##### Available data #####

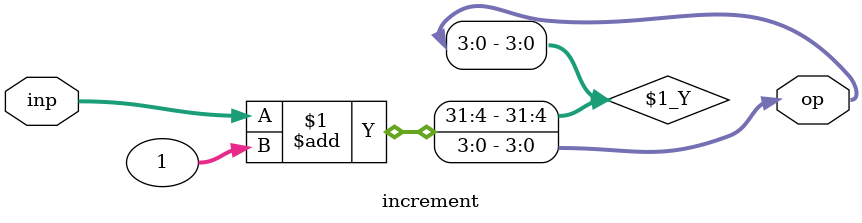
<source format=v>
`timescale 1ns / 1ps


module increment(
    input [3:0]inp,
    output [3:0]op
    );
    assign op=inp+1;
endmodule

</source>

#####
##### Available data #####

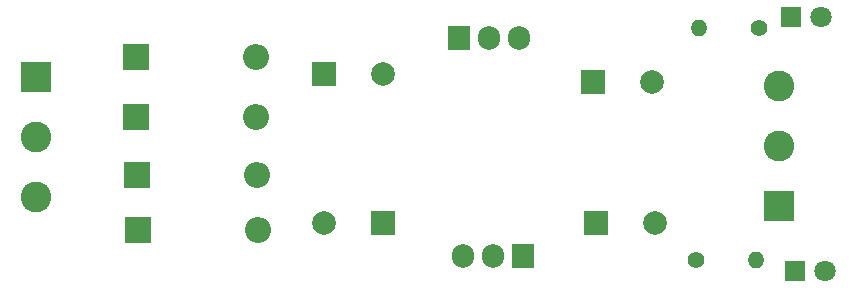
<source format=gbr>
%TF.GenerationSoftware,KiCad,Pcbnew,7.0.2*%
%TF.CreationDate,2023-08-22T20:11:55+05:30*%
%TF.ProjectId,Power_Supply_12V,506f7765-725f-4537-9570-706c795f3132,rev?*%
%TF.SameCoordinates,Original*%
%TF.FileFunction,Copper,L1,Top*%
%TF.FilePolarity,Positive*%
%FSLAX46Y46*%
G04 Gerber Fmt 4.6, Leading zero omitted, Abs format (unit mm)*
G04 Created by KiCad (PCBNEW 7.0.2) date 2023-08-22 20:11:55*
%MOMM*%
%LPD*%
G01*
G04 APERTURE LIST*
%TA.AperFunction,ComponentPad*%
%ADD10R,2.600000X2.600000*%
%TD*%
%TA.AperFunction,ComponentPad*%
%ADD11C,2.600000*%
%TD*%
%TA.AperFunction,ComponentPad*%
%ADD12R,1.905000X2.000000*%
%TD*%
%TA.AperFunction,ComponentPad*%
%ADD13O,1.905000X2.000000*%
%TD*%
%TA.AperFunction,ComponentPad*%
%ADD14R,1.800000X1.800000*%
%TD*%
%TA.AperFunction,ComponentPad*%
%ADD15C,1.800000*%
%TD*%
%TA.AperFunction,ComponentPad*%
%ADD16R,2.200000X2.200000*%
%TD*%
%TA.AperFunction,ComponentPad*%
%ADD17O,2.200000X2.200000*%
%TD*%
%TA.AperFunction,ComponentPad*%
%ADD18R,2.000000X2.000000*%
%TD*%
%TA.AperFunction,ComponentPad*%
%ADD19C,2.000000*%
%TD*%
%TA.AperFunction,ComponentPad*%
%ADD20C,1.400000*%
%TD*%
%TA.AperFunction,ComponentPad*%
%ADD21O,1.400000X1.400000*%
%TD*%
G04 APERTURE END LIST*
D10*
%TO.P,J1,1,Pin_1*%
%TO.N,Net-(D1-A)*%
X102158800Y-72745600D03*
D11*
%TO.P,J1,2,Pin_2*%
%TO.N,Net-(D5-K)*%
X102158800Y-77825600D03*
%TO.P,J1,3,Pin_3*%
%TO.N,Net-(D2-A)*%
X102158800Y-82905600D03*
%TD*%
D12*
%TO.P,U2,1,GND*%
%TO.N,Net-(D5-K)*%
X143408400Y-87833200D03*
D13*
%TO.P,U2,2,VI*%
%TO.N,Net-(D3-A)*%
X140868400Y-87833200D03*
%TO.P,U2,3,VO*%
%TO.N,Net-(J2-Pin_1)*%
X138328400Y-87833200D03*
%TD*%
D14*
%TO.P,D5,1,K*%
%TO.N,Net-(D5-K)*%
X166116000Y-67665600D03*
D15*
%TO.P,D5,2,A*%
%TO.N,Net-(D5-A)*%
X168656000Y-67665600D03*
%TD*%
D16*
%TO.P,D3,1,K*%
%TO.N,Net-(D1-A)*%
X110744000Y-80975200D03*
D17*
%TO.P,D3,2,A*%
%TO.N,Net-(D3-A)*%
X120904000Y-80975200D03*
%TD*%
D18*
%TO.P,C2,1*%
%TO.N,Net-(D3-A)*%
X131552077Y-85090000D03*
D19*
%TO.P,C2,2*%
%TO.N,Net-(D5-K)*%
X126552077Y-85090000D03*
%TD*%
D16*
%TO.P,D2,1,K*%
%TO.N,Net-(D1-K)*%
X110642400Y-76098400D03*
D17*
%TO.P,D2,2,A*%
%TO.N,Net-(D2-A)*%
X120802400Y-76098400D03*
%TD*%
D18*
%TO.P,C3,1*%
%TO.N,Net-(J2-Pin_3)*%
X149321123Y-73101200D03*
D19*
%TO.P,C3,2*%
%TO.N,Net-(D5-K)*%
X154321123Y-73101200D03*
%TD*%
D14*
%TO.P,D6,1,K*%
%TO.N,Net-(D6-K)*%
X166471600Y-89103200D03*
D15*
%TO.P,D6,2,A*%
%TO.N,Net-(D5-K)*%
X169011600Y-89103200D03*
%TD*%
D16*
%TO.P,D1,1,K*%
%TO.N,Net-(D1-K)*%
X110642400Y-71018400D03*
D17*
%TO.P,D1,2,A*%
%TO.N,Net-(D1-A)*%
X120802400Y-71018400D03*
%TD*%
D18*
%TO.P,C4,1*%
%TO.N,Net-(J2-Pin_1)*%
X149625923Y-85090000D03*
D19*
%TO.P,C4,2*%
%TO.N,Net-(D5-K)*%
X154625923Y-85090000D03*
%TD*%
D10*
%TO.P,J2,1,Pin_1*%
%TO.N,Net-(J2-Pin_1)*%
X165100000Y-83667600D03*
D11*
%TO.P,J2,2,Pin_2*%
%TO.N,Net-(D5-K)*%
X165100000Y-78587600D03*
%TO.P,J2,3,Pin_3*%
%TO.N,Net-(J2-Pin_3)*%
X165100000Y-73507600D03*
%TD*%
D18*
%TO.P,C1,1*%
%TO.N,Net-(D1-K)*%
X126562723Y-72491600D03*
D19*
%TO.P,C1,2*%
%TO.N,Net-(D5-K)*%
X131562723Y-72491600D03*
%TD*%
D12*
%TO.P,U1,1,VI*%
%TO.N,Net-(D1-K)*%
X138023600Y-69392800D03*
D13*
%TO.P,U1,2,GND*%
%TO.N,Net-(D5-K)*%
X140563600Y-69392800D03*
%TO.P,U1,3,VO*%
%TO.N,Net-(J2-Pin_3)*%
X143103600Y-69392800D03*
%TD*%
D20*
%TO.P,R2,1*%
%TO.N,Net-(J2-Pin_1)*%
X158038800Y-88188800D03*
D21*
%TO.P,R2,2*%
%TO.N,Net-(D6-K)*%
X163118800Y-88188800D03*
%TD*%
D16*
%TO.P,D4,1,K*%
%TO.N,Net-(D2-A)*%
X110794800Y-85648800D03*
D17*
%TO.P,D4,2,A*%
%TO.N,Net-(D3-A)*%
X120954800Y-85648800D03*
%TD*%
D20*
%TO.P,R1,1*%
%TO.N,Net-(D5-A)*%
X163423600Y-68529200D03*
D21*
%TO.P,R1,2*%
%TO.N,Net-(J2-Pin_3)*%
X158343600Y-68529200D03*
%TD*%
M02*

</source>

#####

**Your objective:**
Whenever a line of the listing above holds the string "format", include it in the count, and report only the final number.

**Solution for this problem:**
3